Decompose along the causal graph, not the org chart. A single strategy arrow can span three teams. Decompose first, assign owners second.
3–5 areas per level. Fewer isn’t decomposing; more isn’t prioritizing.
Different layers, different cadences. Metrics weekly, goals quarterly, strategy semiannually (or on a triggering event), mission should be evergreen.
A stale cascade is worse than no cascade. It lies with authority. Revise or retire; don’t leave it as decoration.
Where KPIs go wrong
The KPI becomes the goal (Goodhart). Attach status, headcount, or comp to a number and people optimize the number, not the thing it was meant to represent. Same failure at strategy scale: when a team defends a KPI instead of the mission, the cascade has inverted.
The proxy is not the outcome. Every KPI is a proxy for something the org actually cares about. When they diverge, follow the outcome. If NPS is up but retention is down, retention is what matters. Rebuild the proxy.

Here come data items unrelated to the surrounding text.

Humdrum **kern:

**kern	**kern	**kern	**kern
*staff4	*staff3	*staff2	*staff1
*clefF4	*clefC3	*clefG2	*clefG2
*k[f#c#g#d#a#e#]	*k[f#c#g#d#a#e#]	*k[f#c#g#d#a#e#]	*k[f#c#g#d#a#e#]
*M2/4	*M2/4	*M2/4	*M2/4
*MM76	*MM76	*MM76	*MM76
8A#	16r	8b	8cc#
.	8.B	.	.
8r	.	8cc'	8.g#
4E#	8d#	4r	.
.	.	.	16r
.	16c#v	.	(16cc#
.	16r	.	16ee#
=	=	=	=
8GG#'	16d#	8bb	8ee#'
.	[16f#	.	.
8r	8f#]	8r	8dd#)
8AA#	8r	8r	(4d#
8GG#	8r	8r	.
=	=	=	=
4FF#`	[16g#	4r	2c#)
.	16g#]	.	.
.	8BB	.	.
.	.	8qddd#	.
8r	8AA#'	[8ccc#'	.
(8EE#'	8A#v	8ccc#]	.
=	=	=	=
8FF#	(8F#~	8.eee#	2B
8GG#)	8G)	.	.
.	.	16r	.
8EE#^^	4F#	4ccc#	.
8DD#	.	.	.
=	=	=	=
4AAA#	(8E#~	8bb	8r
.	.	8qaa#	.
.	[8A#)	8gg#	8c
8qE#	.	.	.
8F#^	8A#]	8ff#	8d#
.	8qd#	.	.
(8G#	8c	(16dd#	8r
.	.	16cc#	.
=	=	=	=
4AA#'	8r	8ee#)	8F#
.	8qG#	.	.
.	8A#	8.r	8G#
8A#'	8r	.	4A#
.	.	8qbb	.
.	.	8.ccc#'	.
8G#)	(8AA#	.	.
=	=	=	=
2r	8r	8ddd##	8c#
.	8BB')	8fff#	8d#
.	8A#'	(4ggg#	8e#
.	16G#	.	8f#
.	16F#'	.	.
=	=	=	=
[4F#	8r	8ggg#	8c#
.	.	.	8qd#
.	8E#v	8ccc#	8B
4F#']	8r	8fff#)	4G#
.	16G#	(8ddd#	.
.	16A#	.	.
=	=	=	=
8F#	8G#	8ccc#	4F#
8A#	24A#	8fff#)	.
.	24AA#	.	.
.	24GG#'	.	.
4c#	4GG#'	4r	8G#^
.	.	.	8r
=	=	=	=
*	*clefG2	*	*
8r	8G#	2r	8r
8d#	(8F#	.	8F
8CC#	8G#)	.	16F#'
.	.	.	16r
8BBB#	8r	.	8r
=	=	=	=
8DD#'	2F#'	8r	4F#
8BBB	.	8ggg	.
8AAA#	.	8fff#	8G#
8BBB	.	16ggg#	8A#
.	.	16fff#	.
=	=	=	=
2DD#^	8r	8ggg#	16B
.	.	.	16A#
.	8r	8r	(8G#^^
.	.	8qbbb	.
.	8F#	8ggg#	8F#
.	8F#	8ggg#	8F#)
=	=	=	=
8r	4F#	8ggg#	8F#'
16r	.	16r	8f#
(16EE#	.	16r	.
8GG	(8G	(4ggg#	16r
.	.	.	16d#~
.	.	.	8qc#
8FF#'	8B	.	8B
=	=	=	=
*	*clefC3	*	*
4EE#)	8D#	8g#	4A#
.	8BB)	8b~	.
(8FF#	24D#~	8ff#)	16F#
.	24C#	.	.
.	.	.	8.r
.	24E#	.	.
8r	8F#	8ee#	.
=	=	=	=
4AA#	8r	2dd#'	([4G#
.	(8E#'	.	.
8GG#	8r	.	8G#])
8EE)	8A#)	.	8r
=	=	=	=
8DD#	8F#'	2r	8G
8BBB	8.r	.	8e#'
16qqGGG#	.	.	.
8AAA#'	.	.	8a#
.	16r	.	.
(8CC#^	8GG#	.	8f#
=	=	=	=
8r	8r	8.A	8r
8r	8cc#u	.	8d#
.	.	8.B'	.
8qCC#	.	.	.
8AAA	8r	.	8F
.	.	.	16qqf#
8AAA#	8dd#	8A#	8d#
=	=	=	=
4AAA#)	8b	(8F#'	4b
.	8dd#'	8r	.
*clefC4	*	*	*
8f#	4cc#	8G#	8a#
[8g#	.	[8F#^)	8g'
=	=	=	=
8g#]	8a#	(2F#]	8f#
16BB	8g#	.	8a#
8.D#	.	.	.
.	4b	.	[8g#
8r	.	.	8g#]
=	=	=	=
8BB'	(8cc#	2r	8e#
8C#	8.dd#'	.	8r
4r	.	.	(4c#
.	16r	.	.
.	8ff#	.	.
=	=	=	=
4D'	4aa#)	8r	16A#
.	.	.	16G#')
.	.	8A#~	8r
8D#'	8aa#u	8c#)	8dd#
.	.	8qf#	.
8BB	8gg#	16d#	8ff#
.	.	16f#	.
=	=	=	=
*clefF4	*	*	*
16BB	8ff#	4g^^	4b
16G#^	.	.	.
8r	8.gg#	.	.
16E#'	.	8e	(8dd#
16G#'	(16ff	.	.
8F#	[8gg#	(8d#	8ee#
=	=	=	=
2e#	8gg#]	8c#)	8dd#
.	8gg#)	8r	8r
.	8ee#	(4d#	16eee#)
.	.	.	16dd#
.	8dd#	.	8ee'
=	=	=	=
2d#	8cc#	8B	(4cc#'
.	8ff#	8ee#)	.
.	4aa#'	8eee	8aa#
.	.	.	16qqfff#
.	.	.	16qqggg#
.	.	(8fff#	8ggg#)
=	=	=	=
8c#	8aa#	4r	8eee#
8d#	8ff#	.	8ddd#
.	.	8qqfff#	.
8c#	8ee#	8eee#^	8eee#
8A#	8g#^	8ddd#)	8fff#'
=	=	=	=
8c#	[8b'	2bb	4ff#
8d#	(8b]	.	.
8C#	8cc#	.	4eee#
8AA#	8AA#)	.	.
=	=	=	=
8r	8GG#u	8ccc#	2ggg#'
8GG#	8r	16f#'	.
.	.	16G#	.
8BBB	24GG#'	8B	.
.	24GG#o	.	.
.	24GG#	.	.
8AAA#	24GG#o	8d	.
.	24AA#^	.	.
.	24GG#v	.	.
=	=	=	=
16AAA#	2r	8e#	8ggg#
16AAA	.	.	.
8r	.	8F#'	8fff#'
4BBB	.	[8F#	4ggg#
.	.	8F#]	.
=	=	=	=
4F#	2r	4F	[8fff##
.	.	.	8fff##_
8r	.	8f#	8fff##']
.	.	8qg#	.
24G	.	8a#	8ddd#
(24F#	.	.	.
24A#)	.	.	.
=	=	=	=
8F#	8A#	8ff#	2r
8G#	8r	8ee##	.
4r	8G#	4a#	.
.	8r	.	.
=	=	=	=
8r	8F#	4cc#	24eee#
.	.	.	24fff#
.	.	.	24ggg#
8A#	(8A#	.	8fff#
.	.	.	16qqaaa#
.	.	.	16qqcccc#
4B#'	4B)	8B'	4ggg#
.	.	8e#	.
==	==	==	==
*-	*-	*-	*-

Local wins, global losses. A team can move its KPI up while dragging a company metric down. This is what paired guardrails exist to catch.
Vanity metrics wearing a suit. Activity dressed up as outcome: features shipped, tickets closed, dashboards built. Same failure at project scale: every project scoped to “unblock the next launch” without asking whether the launch actually moves the strategy.
The metric outlived the reasoning. Strategy shifts, KPIs don’t. Or a KPI moved and nobody wrote down whether the strategy caused it or seasonality did. A metric without a live causal story is decoration, and worse than no metric because it feels like signal.
The fix. Walk the metric back up the cascade. If it doesn’t connect to a goal, and the goal doesn’t connect to a strategy, and the strategy doesn’t connect to the mission, cut it.
What good looks like
A healthy cascade is what lets an org operate at scale. Decisions close in distributed places, without leadership in the room to make the call. When strategy shifts, everyone can see which metrics went stale and which projects need reframing. When someone asks “why are we doing this?”, the answer is a link, not a story. And a new hire can answer “how does this company make money?” in their first week by reading the cascade, not by attending twelve meetings.
Anti-patterns: a dashboard with no narrative; OKRs that don’t name the parent goal they serve; a cascade only leadership has read; teams defending a metric instead of the mission it was meant to serve.
Mission to metrics is a simple framework, but brutally hard to get right in practice. Once you’ve figured it out, the whole thing reads as obvious in retrospect. Getting there is anything but. If you’ve implemented something like this, or watched it fail, I’d love to hear what it took.